Dimensionality reduction techniques fall into two categories:

Linear methods project data along the directions of maximum variance. Principal Component Analysis (PCA) is the most common: it identifies the axes along which the data varies most and discards the rest. PCA is fast, deterministic, and works well when the important structure in the data is linear. For embeddings, PCA from 768 to 256 dimensions typically preserves 90-95% of retrieval performance.

Non-linear methods capture more complex structure. t-SNE (t-distributed Stochastic Neighbour Embedding) and UMAP (Uniform Manifold Approximation and Projection) are primarily used for visualisation — they map high-dimensional data to 2-3 dimensions while preserving local neighbourhood relationships. Autoencoders use neural networks to learn a compressed representation and can capture non-linear patterns, but they require training and are more complex to deploy.

In production retrieval systems, dimensionality reduction is often applied at indexing time: full-dimensional embeddings are computed by the embedding model, then compressed before being stored in the vector index. At query time, the query embedding undergoes the same reduction before search. Some vector databases apply quantisation (a related technique) alongside or instead of dimensionality reduction to further compress storage.

The key decision is how many dimensions to keep. This is determined empirically by measuring retrieval quality (recall@k, nDCG) at different dimension counts and finding the point where further reduction noticeably degrades results.

Common questions

Q: Does dimensionality reduction always help?

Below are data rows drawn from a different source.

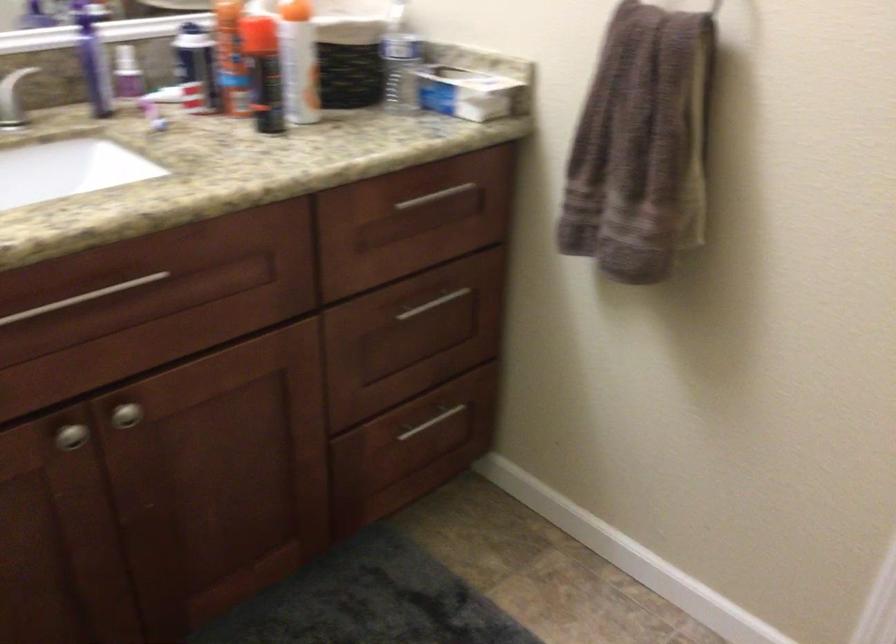
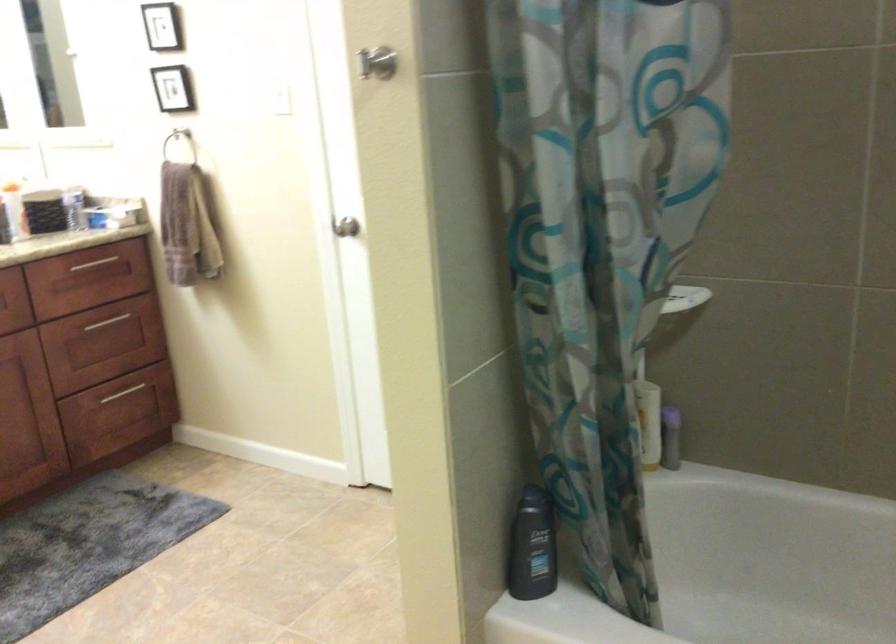
What movement of the cameraman would produce the second image?

The cameraman moved toward right, backward.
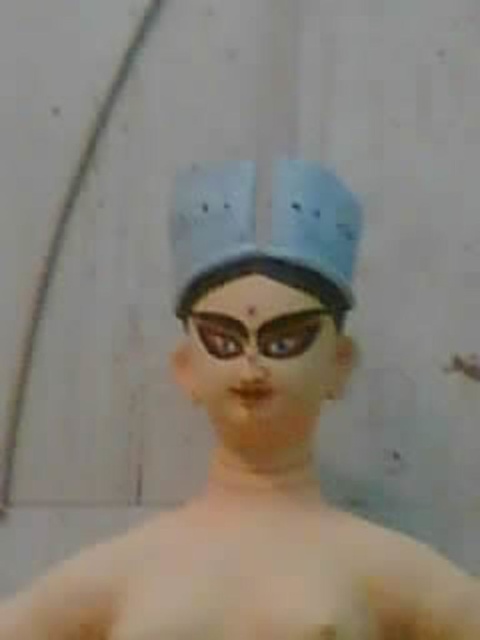
Question: Which point is closer to the camera?

Choices:
 (A) matte blue hat at center
 (B) matte black goggles at center

Answer: (A)

Question: Is matte blue hat at center further to camera compared to matte black goggles at center?

Choices:
 (A) no
 (B) yes

Answer: (A)

Question: Which object is farther from the camera taking this photo?

Choices:
 (A) matte black goggles at center
 (B) matte blue hat at center

Answer: (A)

Question: Is matte blue hat at center above matte black goggles at center?

Choices:
 (A) no
 (B) yes

Answer: (B)

Question: Does matte blue hat at center come behind matte black goggles at center?

Choices:
 (A) no
 (B) yes

Answer: (A)

Question: Which point is closer to the camera?

Choices:
 (A) (197, 330)
 (B) (192, 186)

Answer: (A)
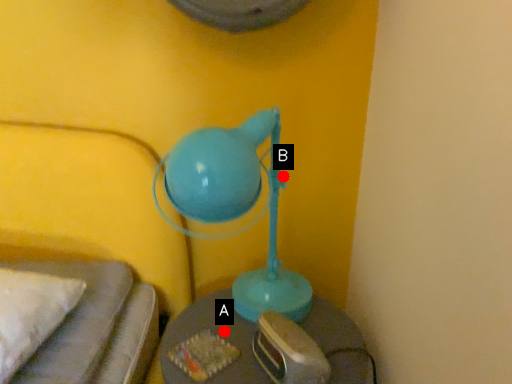
Question: Two points are circled on the image, labeled by A and B beside each circle. Which point is farther to the camera?

Choices:
 (A) A is further
 (B) B is further

Answer: (A)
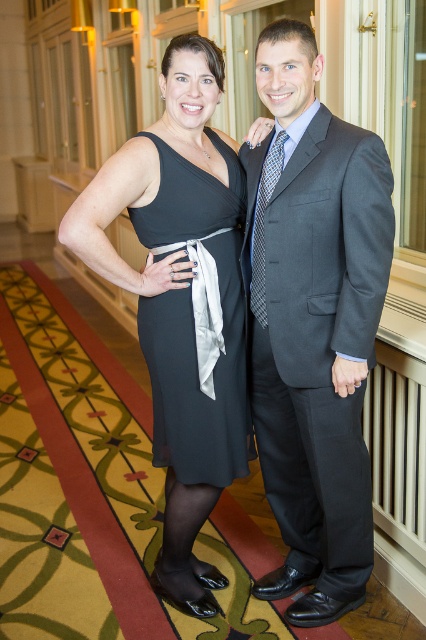
Question: Which is nearer to the dark gray suit at center?

Choices:
 (A) black chiffon dress at center
 (B) blue textured tie at center
 (C) matte black dress at center

Answer: (A)

Question: Which of the following is the closest to the observer?

Choices:
 (A) matte black dress at center
 (B) black chiffon dress at center
 (C) dark gray suit at center

Answer: (A)

Question: Is dark gray suit at center smaller than blue textured tie at center?

Choices:
 (A) yes
 (B) no

Answer: (B)

Question: Which point appears farthest from the camera in this image?

Choices:
 (A) (207, 273)
 (B) (262, 234)

Answer: (A)

Question: Can you confirm if matte black dress at center is positioned to the left of black chiffon dress at center?

Choices:
 (A) no
 (B) yes

Answer: (B)

Question: Is dark gray suit at center above matte black dress at center?

Choices:
 (A) no
 (B) yes

Answer: (B)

A: Not always. If the embedding model produces compact, information-dense vectors with few redundant dimensions, reduction may hurt more than it helps. It is most beneficial when the original dimensionality is high (1000+) and storage or speed constraints are significant.

Q: What is the difference between dimensionality reduction and vector quantisation?

A: Dimensionality reduction reduces the number of dimensions (e.g., 768 → 256). Vector quantisation reduces the precision of each dimension (e.g., 32-bit floats → 8-bit integers) or maps vectors to cluster centroids. Both reduce storage and speed up search, and they can be combined.

References

Benyamin Ghojogh et al. (2021), “Uniform Manifold Approximation and Projection (UMAP) and its Variants: Tutorial and Survey”, arXiv.

Mudit Mittal et al. (2024), “Dimensionality Reduction Using UMAP and TSNE Technique”, International Conference on Advanced Infocomm Technology.

Aditya Ravuri et al. (2024), “Towards One Model for Classical Dimensionality Reduction: A Probabilistic Perspective on UMAP and t-SNE”, arXiv.